Tiga Pekerja Tewas Saat Membersihkan Sumur Bor di Gorong-gorong Jaktim

News5 Dilihat

DermayuMagz.com – Sebuah insiden tragis merenggut nyawa tiga orang pekerja di kawasan Cipayung, Jakarta Timur, pada Kamis (9/7/2026). Ketiga korban ditemukan tewas di dalam gorong-gorong saat tengah menjalankan tugas pembersihan sumur bor milik PDAM.

Peristiwa nahas ini terjadi sekitar pukul 10.20 WIB. Menurut keterangan Kapolsek Cipayung, Kompol Saut Paruliang Tobing, ketiga pekerja tersebut diketahui sedang melakukan pengecekan dan pembersihan pada salah satu sumur bor PDAM di wilayahnya.
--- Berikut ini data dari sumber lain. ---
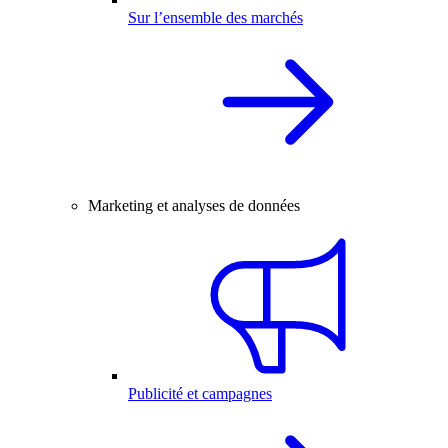
Sur l’ensemble des marchés
Marketing et analyses de données
Publicité et campagnes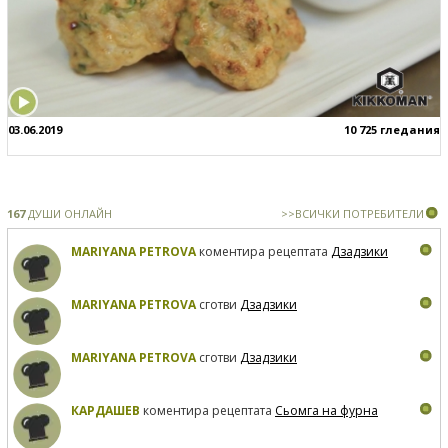
03.06.2019
10 725 гледания
167
ДУШИ ОНЛАЙН
>>ВСИЧКИ ПОТРЕБИТЕЛИ
MARIYANA PETROVA
коментира рецептата
Дзадзики
MARIYANA PETROVA
сготви
Дзадзики
MARIYANA PETROVA
сготви
Дзадзики
КАРДАШЕВ
коментира рецептата
Сьомга на фурна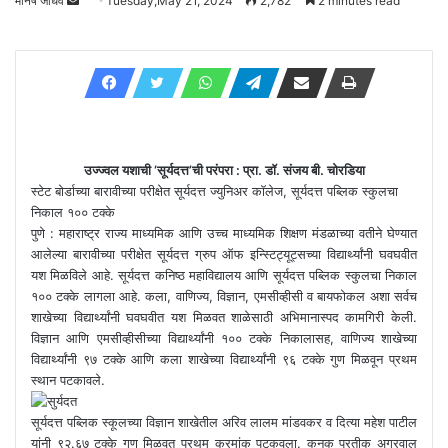
मनिष जाधव
Send
Tuesday,May 21, 2024
2,782
2 minutes read
an
email
उज्ज्वल यशाची ‘सूर्यदत्त’ची परंपरा : प्रा. डॉ. संजय बी. चोरडिया
स्टेट बोर्डाच्या बारावीच्या परीक्षेत सूर्यदत्त ज्युनिअर कॉलेज, सूर्यदत्त पब्लिक स्कुलचा
निकाल १०० टक्के
पुणे : महाराष्ट्र राज्य माध्यमिक आणि उच्च माध्यमिक शिक्षण मंडळाच्या वतीने घेण्यात
आलेल्या बारावीच्या परीक्षेत सूर्यदत्त ग्रुप ऑफ इन्स्टिट्यूट्सच्या विद्यार्थ्यांनी घवघवीत
यश मिळविले आहे. सूर्यदत्त कनिष्ठ महाविद्यालय आणि सूर्यदत्त पब्लिक स्कुलचा निकाल
१०० टक्के लागला आहे. कला, वाणिज्य, विज्ञान, एमसीव्हीसी व बायफोकल अशा सर्वच
शाखेच्या विद्यार्थ्यांनी घवघवीत यश मिळवत शाळेसाठी अभिमानास्पद कामगिरी केली.
विज्ञान आणि एमसीव्हीसीच्या विद्यार्थ्यांनी १०० टक्के निकालासह, वाणिज्य शाखेच्या
विद्यार्थ्यांनी ९७ टक्के आणि कला शाखेच्या विद्यार्थ्यांनी ९६ टक्के गुण मिळवून प्रथम
स्थान पटकावले.
सूर्यदत्त पब्लिक स्कूलच्या विज्ञान शाखेतील अरिव लालम मांडवकर व दित्या महेश पाटील
यांनी ९२.६७ टक्के गुण मिळवत प्रथम क्रमांक पटकवला. कनक प्रतीक अग्रवाल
Nahas, upaya mereka berakhir fatal. Ketiga korban ditemukan dalam kondisi tak bernyawa oleh rekan kerja mereka yang berada di Tempat Kejadian Perkara (TKP). Keberadaan mereka di dalam gorong-gorong yang sempit dan berpotensi berbahaya diduga menjadi faktor utama tragedi ini.

Saut Paruliang Tobing membenarkan adanya insiden tersebut dan menyatakan bahwa pihaknya segera melakukan penyelidikan mendalam. “Betul tiga orang,” ujar Saut singkat saat dikonfirmasi wartawan pada hari yang sama.

Setelah berhasil dievakuasi dari dalam gorong-gorong, jenazah ketiga korban segera dibawa oleh tim Inafis Polres Metro Jakarta Timur. Tujuannya adalah Rumah Sakit Polri Kramat Jati untuk dilakukan proses identifikasi lebih lanjut dan autopsi guna memastikan penyebab pasti kematian mereka.

“Tiga korban langsung dibawa oleh Inafis Polres ke RS Polri untuk identifikasi selanjutnya,” jelas Saut.

Pihak kepolisian masih terus berupaya mengumpulkan keterangan dan bukti-bukti di lapangan. Dugaan awal mengarah pada keracunan gas beracun yang mungkin terakumulasi di dalam gorong-gorong dan sumur bor. Lingkungan kerja yang tertutup dan minim ventilasi seringkali menjadi sarang gas berbahaya yang dapat mengancam keselamatan jiwa.

Tragedi ini kembali menyoroti pentingnya prosedur keselamatan kerja yang ketat, terutama bagi para pekerja yang berhadapan langsung dengan lingkungan berisiko tinggi seperti gorong-gorong dan saluran air bawah tanah. Penggunaan alat pelindung diri (APD) yang memadai, seperti masker gas, detektor gas, serta ventilasi yang memadai, seharusnya menjadi prioritas utama sebelum melakukan aktivitas di area tersebut.

Pihak berwenang diharapkan dapat mengungkap secara tuntas akar permasalahan dari insiden ini. Hal ini penting untuk mencegah terulangnya kejadian serupa di masa mendatang dan memberikan rasa keadilan bagi para korban serta keluarga yang ditinggalkan. Investigasi akan mencakup pemeriksaan terhadap prosedur operasional standar (SOP) yang diterapkan oleh pihak PDAM terkait pemeliharaan infrastruktur mereka.

Meskipun penyebab pasti kematian masih dalam tahap penyelidikan, kejadian ini menjadi pengingat keras akan bahaya yang mengintai para pekerja di sektor infrastruktur. Keselamatan pekerja harus selalu menjadi prioritas utama, melebihi target waktu pengerjaan atau efisiensi operasional semata.